新装備開発⑤
開発チームの規模に対し、開発ラインが多すぎる。
楽しんで開発しているとはいえ、彼らの負荷が大きい事に変わりはない。
「連中、休みを取っても、持ち帰りで開発を進めてますよ」
「パソコン一台あれば、どこでも働ける時代ですからね。リモートで出勤させなくなる企業も増えていますし。
在宅ワークを導入しているのですが、ノルマだけで勤務時間を管理していて、実働時間の把握は難しくなっています。
それは、良くも悪くも、なのですよねぇ」
その大きい負荷を、サービス残業、たまに行われる在宅ワークの未申請で誤魔化しているようだった。
「やるなと言っても聞き入れてくれるかどうか」
「止めるのが難しいので、体調管理に力を入れていますよ」
頑張るのは個人の自由。
そう言いたいんだけど、会社の仕事としてやらせている事なので、会社としては責任が付きまとう。「従業員が勝手にやりました」では通じない。
だからちゃんと管理しないといけないんだけど。まぁ、上から押さえつけてもどうにもならない。
だから致命的な事態を招かないためにも、手を打たないといけない。
毎朝の体温測定と、朝昼の顔色で体調の確認。
地味ではあるが、現場リーダーがこういった事を毎日行い、記録を付けて確実に行う。
たまにやる意味があるのかと言われるけど、やらないと、なにか起きてしまう可能性が高くなるし、管理責任を問われることになる。
もちろん、何かあれば対策が不十分だったと言われるのだろうが、何もしてなければさらに酷い目を向けられる。
この場合、力不足のほうがまだマシなのである。
何もしていないとは、それほど罪深いというわけだ。
そうやって従業員の管理をしつつも、開発の進捗を見ていく。
「バイクはそろそろ形になってきたな。バイクとコートと接続するとか、良さ気な機能追加もいい感じだ。
パンチはスクリュー追加を始め、色々考えているようだけど。まだまだ問題点が山積みで改善に伴い新しい問題が出てきてる。
背面スラスターは、姿勢制御だけじゃなく推進剤のタンクについても考えているようだけど、解決するのか?
お。ここでナックルバンカーのリビングコート版の開発申請とか。更に仕事を増やす気かよ。正気の沙汰じゃないな」
全体的に見通しが立っていないように見えるが、それでも彼らはやってみたい事を際限なく追加している。
彼らの言い分は、盆前後の忙しい時期を外していかないと、実機による実験ができないから。作業者の手が開けられるうちにやっておきたい。そんな考えだった。

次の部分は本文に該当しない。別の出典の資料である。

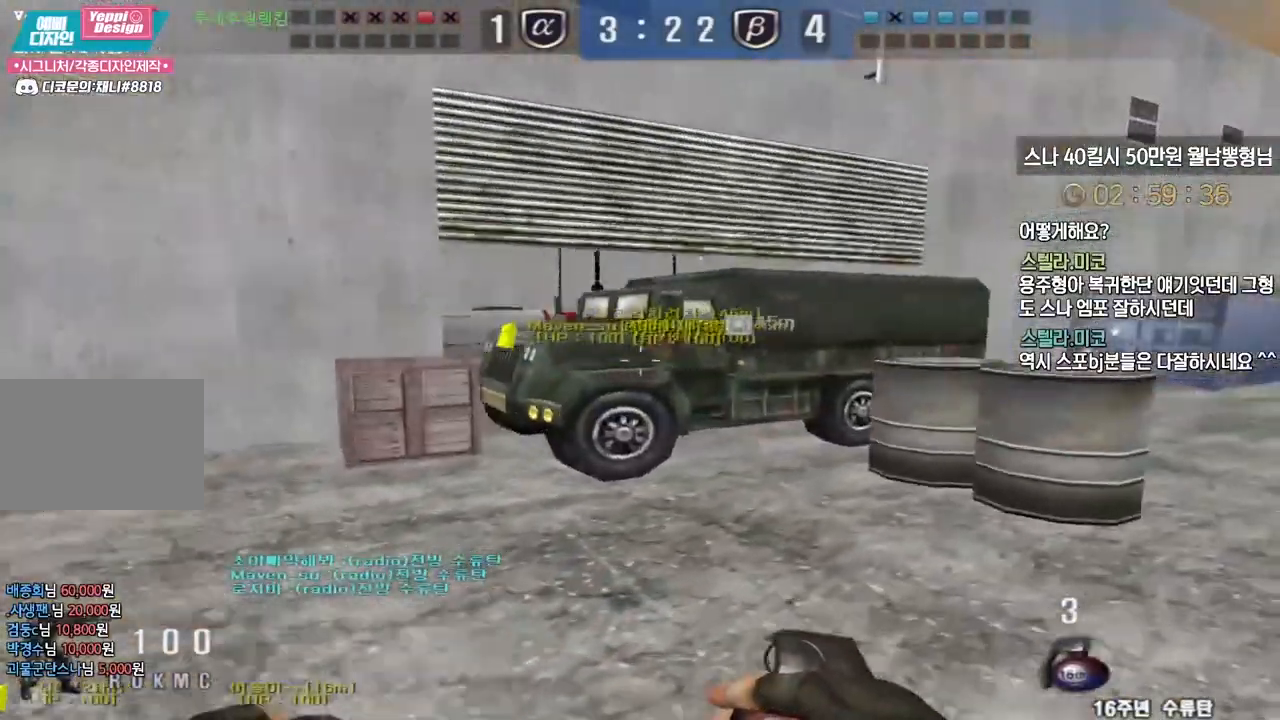
{"keys": ["d", "w"], "events": [[283, "space", "down"], [300, "ctrl", "down"], [333, "ctrl", "up"], [400, "space", "up"]]}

一応、筋は通っているけど。新しい仕事を増やした分だけ、現在進行中の計画は実現性をどんどん失っていくんだからな?
そこを分かっているのだろうか。
失敗を経験させるつもりではあったが、さすがに苦言を呈したくなってきた。
製造部の連中に気を遣うのは構わないが、それでお前らが潰れたら意味がないんだぞ。
「それでも! それでも、やらせてください!
俺らは結果を出して、教授の名誉を回復させたいんです!」
「この前のは確かに上手くいかなかったすけど、そんなの仕方がないじゃないっすか。それで及川先生が悪く言われるとか、我慢ならねぇんです!」
……あの教授にして、この教え子あり。
及川教授は教え子たちに甘かったけど。優しくされたと感じた教え子たちは、その恩に報いたいと頑張っているわけかぁ。
こうなると、失敗を経験させるのは拙いのか?
下手に失敗をさせると、及川教授への申し訳なさで、かなりのトラウマになりそうだ。
はぁ。仕方がないか。
ただロマンを追いかけてるだけならそのままにしたけど、ここでテコ入れしないと悪い方に話が進みそうだ。最悪は、及川教授との関係が破綻するぞ。
ここは俺も本格的に口を挟もう。
予定が大幅に狂うけど、彼らに失敗を経験させるのは今回でなくともいいんだから、予定にこだわってたら駄目だよな。
まずは開発計画を全面的に見直して、実現可能なレベルに落とし込もう。
それを納得させるためにも、従業員が体と心を壊すような働き方をされたら、もっと及川教授に迷惑を掛けるって理解させないと。
及川教授の事を分かっていれば、無茶をしてまで頑張らなくていい事ぐらい弁えて欲しいよ。